英エコノミスト誌の東京駐在記者は財務官僚OBの大物から、「日本は崖っぷちに立たされており、日本国債が突然投げ売りになる恐れがある」と聞かされている。
ウォール街などの金融マフィアは、国債の格下げなどで相場の変動を演出しては荒稼ぎする。
政府関係者自らそんな強欲に餌をやる国が世界にあるだろうか。
財務官僚の狙いは、国際的な対日圧力を引き出して、日本国内で高まる反増税世論を押さえ込むことだ。極めつけは、国際通貨基金(IMF)を使った早期増税キャンペーンである。
IMFは日本国内では、いかにも国際的にトップクラスのエコノミスト集団のように思われがちで、日本の大企業経営トップの中でも「日本政府をIMFの管理下に置くべき」と口にする御仁もいる。
1997年のアジア通貨危機の際、マレーシアのマハティール首相(当時)はIMFが要求する緊縮策を全面拒否し、IMF勧告をのまされた韓国、インドネシアなどを尻目に、いち早く立ち直った。
IMFのご託宣を金科玉条のごとく敬う国は今や日本だけである。
IMFは財務官僚が書いた筋書き通り、日本への増税勧告を繰り返す。
この6月には消費税率を15%に引き上げる案をまとめ、7月には代表団が来日して勧告した。
IMFは9月には、東京とワシントンでセミナーを開き「デフレ下でも2012年から消費税を増税すべし」と提案した。
セミナーのターゲットは官僚の言いなりになる日本の記者たちで、日本経済新聞はとりわけIMF勧告を丁重に報じた。
財務省としては復興増税で日本国民を増税慣れさせ、間髪を置かずに消費税増税に持っていく。
大震災で国民が疲弊しているなかでデフレを深刻化させる増税は、国際的な非常識のはずである。

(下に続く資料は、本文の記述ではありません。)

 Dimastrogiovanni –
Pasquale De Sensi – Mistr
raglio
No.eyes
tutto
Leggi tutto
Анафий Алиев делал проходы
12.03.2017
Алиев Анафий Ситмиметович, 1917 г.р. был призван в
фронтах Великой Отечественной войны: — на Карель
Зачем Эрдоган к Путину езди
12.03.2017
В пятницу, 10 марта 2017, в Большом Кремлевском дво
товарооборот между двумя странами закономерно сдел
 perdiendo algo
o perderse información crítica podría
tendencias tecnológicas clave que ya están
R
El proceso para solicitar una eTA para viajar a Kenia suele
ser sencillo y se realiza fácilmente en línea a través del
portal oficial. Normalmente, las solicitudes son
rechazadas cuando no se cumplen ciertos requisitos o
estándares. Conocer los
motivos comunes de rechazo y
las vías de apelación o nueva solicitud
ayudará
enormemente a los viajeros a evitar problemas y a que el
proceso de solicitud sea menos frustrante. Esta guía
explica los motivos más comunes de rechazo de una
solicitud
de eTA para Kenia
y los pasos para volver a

IMF加盟国中、最大の資金スポンサーである日本の財務省の意向にIMFは逆らえないと、見る向きもある。
だが、だまされてはいけない。
実際は逆で、IMFは率先して財務官僚の背中を押している。
というのは、日本は世界最大の対外債権国である。
先進国の中では、日本とドイツが米欧の金融機関に国民の貯蓄を提供し、2008年9月のリーマン・ショック以来の米欧の金融不安を緩和してきた。

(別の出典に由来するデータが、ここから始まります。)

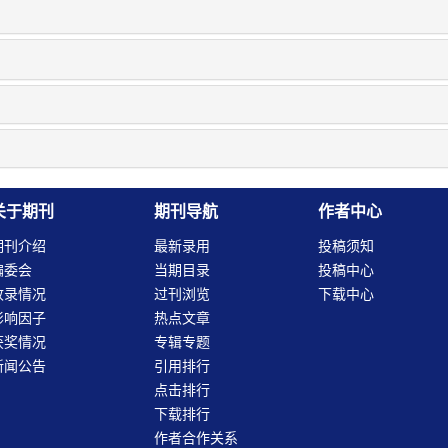
关于期刊
期刊导航
作者中心
期刊介绍
最新录用
投稿须知
编委会
当期目录
投稿中心
收录情况
过刊浏览
下载中心
影响因子
热点文章
获奖情况
专辑专题
新闻公告
引用排行
点击排行
下载排行
作者合作关系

だが、ことしはギリシャ財政破綻問題がイタリアなど南欧に波及し、ドイツには資金面でのゆとりがなくなった。
日本がここで、対外債権を取り崩して国内投資に振り向けるようにすれば、米欧主導の国際金融市場が揺らぐ。
日本人が引き続き消費を抑え、貯蓄を維持し、復興に必要な財源は増税でまかなう。
そうさせるのが、米欧の金融マフィアの狙いであり、マフィアを代表するIMFの役割である。

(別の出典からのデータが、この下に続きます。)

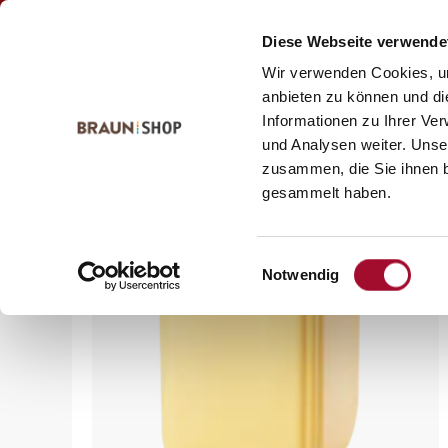
Zum
Zum
Kontakt
Inhalt
Navigationsmenü
Diese Webseite verwende
springen
springen
Wir verwenden Cookies, um
anbieten zu können und di
Informationen zu Ihrer Ve
Startseite
alle Produkte
Bäckerei
Aromen
Flüss
und Analysen weiter. Unse
zusammen, die Sie ihnen b
gesammelt haben.
Einwilligungsauswahl
Notwendig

国際金融社会でちやほやされる財務官僚は増税の傍らで、国内金融機関から吸い上げる貯蓄を外貨に替えてプールした外国為替特別会計から、貴重な日本国民の富を喜々としてユーロ債や米国債購入に振り向けるだろう。
(産経新聞特別記者・田村秀男)
果たしてそんなに上手く行くのかしらね?
TPPをはじめやろうとしている事に、
機軸がずれ始めているような気がするが。
要するに、二兎追うものは一兎をも得ずに感じますよ。